Nelson Wilmarth Aldrich, a U.S. representative and senator from Rhode Island, defended business interests throughout his political career. Born in Foster, Rhode Island, Aldrich was elected as a Republican to the U.S. House of Representatives in 1878 and entered the U.S. Senate in 1881. In the late 1890s, Aldrich assumed a key role as one of "The Senate Four"—Aldrich, William Allison of Iowa, Orville Platt of Connecticut, and John Spooner of Wisconsin—who dominated the Senate for a decade.
As chairman of the Senate Finance Committee, Aldrich presided over tariff legislation at a time when tariffs provided the federal government's principal source of income. He coauthored the Payne-Aldrich Tariff Act of 1909, which raised tariff rates on many imports and stirred protests from progressive reformers. In the wake of the Panic of 1907, he sponsored the Aldrich-Vreeland Act, permitting the U.S. Treasury to lend currency to banks during fiscal crises.

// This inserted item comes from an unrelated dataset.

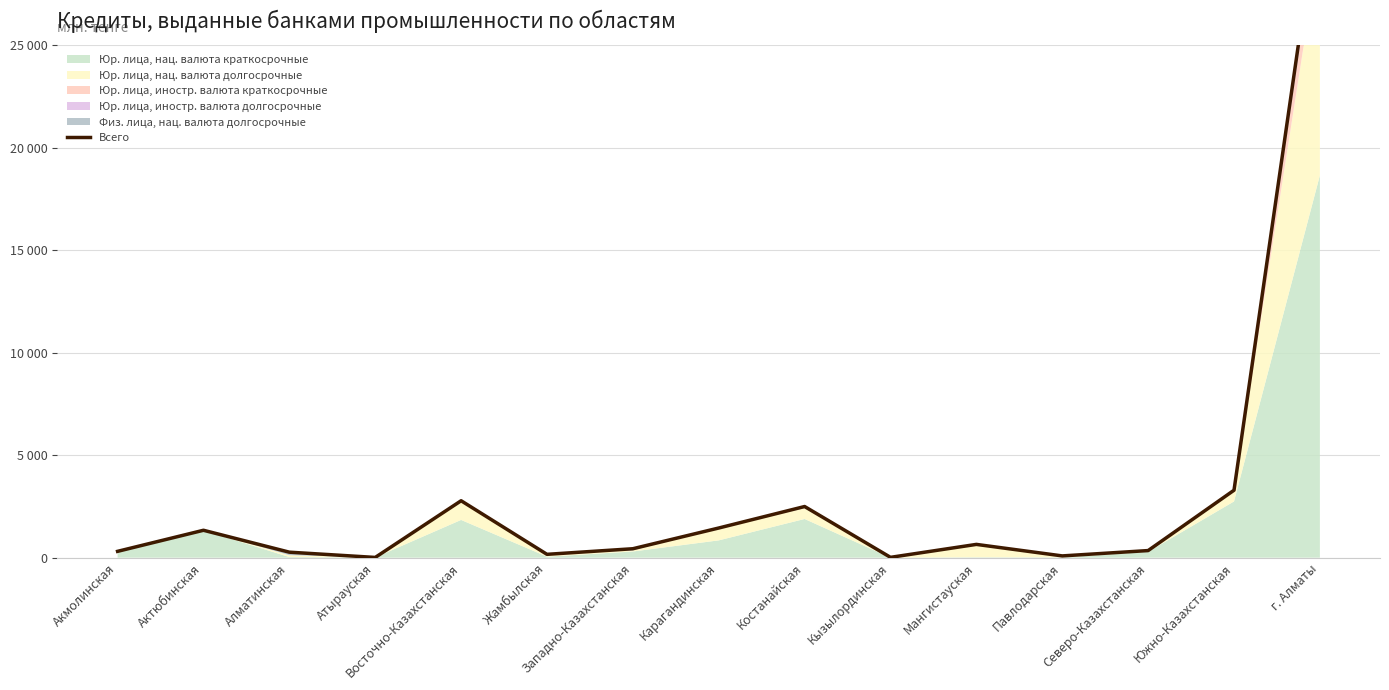

The chart shows a value of 729.6 at Западно-Казахстанская. True or false?

False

In his final Senate years, Aldrich chaired the National Monetary Commission. His Aldrich Plan, providing for flexible cash reserves, was the forerunner of the Federal Reserve System. A powerful floor leader, Aldrich played a major part in shaping the legislative programs of the administrations of both Theodore Roosevelt and William Howard Taft.

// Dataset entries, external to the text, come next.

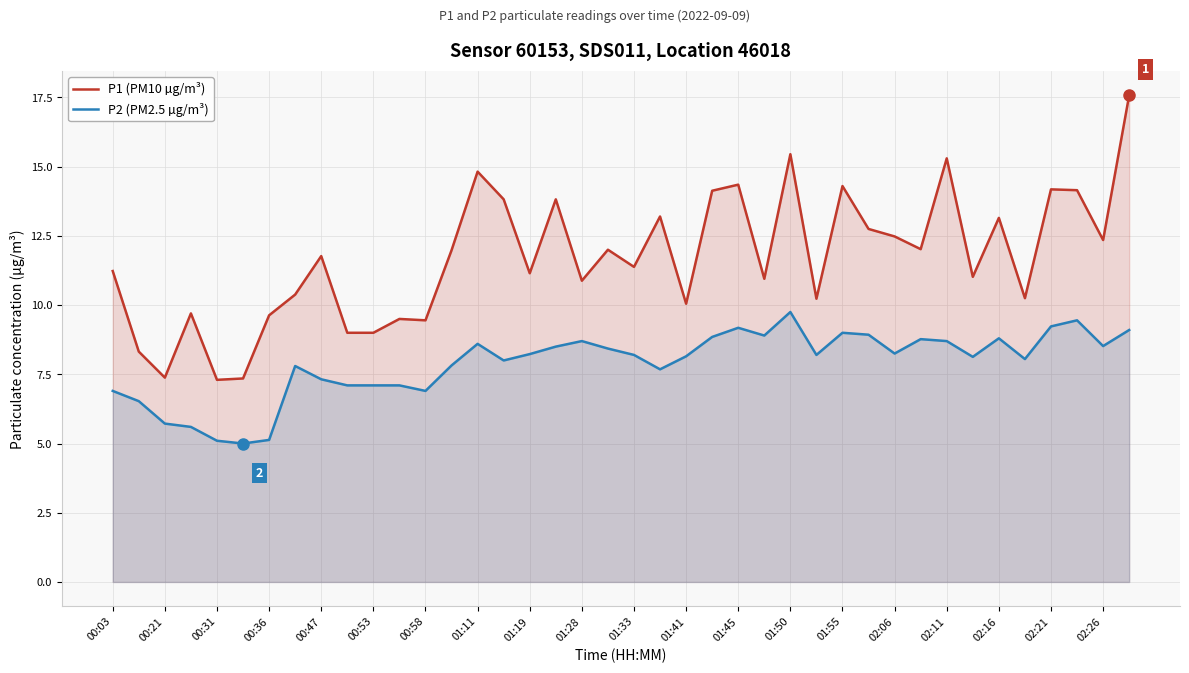

True or false: P1 (PM10 µg/m³) and P2 (PM2.5 µg/m³) intersect in this chart.

False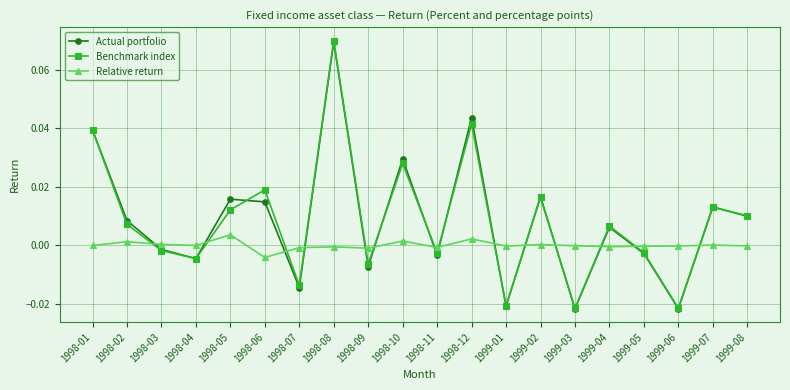

True or false: Benchmark index has a value of -0.0 at 1999-05.

True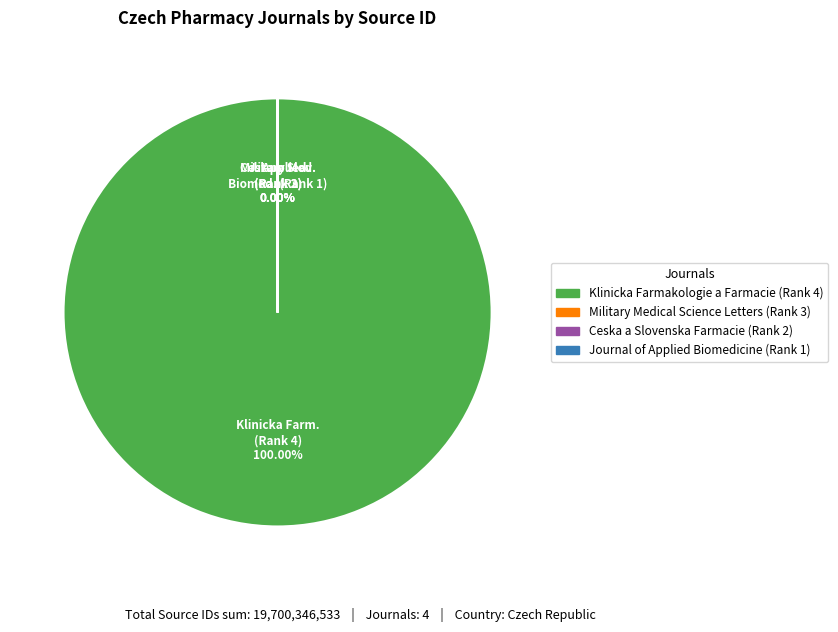

The Journal of Applied Biomedicine (Rank 1) slice represents 0% of the pie. True or false?

True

After serving in the Senate from 1881 until 1911, Aldrich retired to Providence, Rhode Island. He died in 1915 in New York City. Aldrich's grandson, Nelson Aldrich Rockefeller, served as vice president of the United States from 1974 to 1977, and his great-grandson, John D. Rockefeller IV, took his oath as a U.S. senator from West Virginia in 1985.